(Saved data entries)
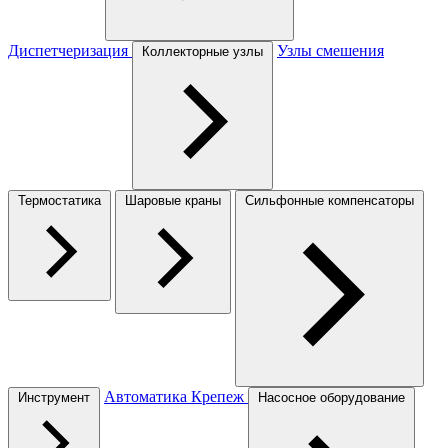
Диспетчеризация
Узлы смешения
Коллекторные узлы
Термостатика
Шаровые краны
Сильфонные компенсаторы
Автоматика
Крепеж
Инструмент
Насосное оборудование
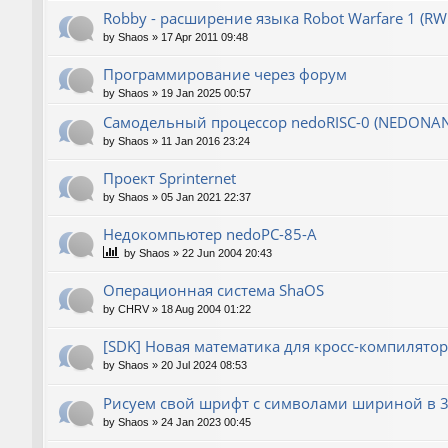
Robby - расширение языка Robot Warfare 1 (RW
by
Shaos
»
17 Apr 2011 09:48
Программирование через форум
by
Shaos
»
19 Jan 2025 00:57
Самодельный процессор nedoRISC-0 (NEDONA
by
Shaos
»
11 Jan 2016 23:24
Проект Sprinternet
by
Shaos
»
05 Jan 2021 22:37
Недокомпьютер nedoPC-85-A
by
Shaos
»
22 Jun 2004 20:43
Операционная система ShaOS
by
CHRV
»
18 Aug 2004 01:22
[SDK] Новая математика для кросс-компилятор
by
Shaos
»
20 Jul 2024 08:53
Рисуем свой шрифт с символами шириной в 3
by
Shaos
»
24 Jan 2023 00:45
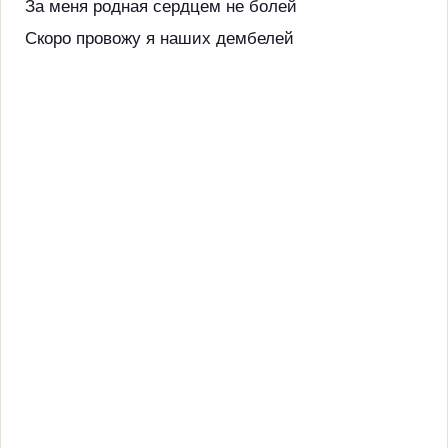
За меня родная сердцем не болей
Скоро провожу я наших дембелей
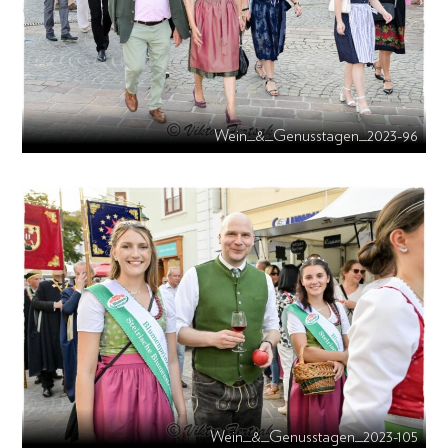
Wein_&_Genusstagen_2023-96
Wein_&_Genusstagen_2023-105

## TASK DIRECTIONS
Pictures stay out of this copy. Retype exactly the lines from the one with "Программирование через форум" through the last line of the data, both ends included, and nothing more.

## SOLUTION
Программирование через форум
by
Shaos
»
19 Jan 2025 00:57
Самодельный процессор nedoRISC-0 (NEDONA
by
Shaos
»
11 Jan 2016 23:24
Проект Sprinternet
by
Shaos
»
05 Jan 2021 22:37
Недокомпьютер nedoPC-85-A
by
Shaos
»
22 Jun 2004 20:43
Операционная система ShaOS
by
CHRV
»
18 Aug 2004 01:22
[SDK] Новая математика для кросс-компилятор
by
Shaos
»
20 Jul 2024 08:53
Рисуем свой шрифт с символами шириной в 3
by
Shaos
»
24 Jan 2023 00:45
За меня родная сердцем не болей
Скоро провожу я наших дембелей
Wein_&_Genusstagen_2023-96
Wein_&_Genusstagen_2023-105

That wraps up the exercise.